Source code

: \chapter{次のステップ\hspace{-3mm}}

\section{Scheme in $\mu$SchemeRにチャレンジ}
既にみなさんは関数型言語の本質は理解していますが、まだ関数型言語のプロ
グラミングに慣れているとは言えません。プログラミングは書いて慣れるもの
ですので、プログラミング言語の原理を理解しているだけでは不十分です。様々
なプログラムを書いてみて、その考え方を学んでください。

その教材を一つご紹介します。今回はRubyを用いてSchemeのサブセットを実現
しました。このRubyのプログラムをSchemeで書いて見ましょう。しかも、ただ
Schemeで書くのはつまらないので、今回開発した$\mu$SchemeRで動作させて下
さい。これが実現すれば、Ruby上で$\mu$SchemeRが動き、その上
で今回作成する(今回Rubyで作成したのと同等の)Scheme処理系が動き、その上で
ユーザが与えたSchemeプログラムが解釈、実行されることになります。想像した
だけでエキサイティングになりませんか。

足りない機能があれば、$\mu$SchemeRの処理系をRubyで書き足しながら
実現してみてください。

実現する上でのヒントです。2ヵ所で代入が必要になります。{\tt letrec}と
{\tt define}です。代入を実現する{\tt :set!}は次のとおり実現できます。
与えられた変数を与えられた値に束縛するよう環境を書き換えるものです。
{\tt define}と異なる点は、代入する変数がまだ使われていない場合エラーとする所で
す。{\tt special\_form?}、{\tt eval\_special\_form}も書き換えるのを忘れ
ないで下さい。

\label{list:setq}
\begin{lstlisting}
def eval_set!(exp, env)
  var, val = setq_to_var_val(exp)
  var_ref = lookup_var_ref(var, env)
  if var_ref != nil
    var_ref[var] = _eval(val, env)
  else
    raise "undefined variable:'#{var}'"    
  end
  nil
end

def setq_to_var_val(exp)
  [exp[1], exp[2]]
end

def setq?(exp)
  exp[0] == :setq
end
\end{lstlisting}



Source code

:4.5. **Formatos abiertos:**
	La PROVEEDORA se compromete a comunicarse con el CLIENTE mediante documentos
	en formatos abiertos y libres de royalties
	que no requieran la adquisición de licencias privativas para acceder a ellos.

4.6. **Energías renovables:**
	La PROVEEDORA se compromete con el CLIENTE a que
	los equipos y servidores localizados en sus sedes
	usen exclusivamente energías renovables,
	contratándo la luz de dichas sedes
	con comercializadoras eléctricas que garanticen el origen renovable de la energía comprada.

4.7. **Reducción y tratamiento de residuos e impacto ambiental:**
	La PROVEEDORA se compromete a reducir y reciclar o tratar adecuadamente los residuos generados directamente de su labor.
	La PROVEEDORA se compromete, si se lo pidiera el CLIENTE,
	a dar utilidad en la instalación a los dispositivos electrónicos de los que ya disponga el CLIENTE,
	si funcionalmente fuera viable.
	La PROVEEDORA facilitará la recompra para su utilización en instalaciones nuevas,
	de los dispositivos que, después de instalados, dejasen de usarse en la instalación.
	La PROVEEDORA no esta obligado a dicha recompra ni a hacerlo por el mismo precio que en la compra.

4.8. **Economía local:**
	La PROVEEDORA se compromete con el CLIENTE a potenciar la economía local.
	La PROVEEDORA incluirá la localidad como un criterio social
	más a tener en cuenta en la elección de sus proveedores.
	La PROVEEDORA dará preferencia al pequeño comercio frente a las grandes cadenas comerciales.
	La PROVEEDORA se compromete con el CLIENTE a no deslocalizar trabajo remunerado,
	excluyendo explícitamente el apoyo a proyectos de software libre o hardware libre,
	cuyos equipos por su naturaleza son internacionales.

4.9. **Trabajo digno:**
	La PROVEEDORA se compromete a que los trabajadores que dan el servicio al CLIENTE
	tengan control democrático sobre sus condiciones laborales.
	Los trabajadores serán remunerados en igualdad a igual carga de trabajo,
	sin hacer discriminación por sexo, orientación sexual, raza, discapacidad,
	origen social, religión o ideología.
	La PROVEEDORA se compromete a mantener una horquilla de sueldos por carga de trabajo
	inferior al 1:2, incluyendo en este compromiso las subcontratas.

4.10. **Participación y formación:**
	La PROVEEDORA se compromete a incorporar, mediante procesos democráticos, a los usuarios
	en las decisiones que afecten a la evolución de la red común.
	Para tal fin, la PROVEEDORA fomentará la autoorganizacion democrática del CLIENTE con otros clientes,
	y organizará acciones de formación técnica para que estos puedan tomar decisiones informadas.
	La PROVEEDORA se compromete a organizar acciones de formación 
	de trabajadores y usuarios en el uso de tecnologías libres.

* * * *

Directions:
From the material above, gather all lines that include the string "usuarios" and copy them.

Task output:
	La PROVEEDORA se compromete a incorporar, mediante procesos democráticos, a los usuarios
	de trabajadores y usuarios en el uso de tecnologías libres.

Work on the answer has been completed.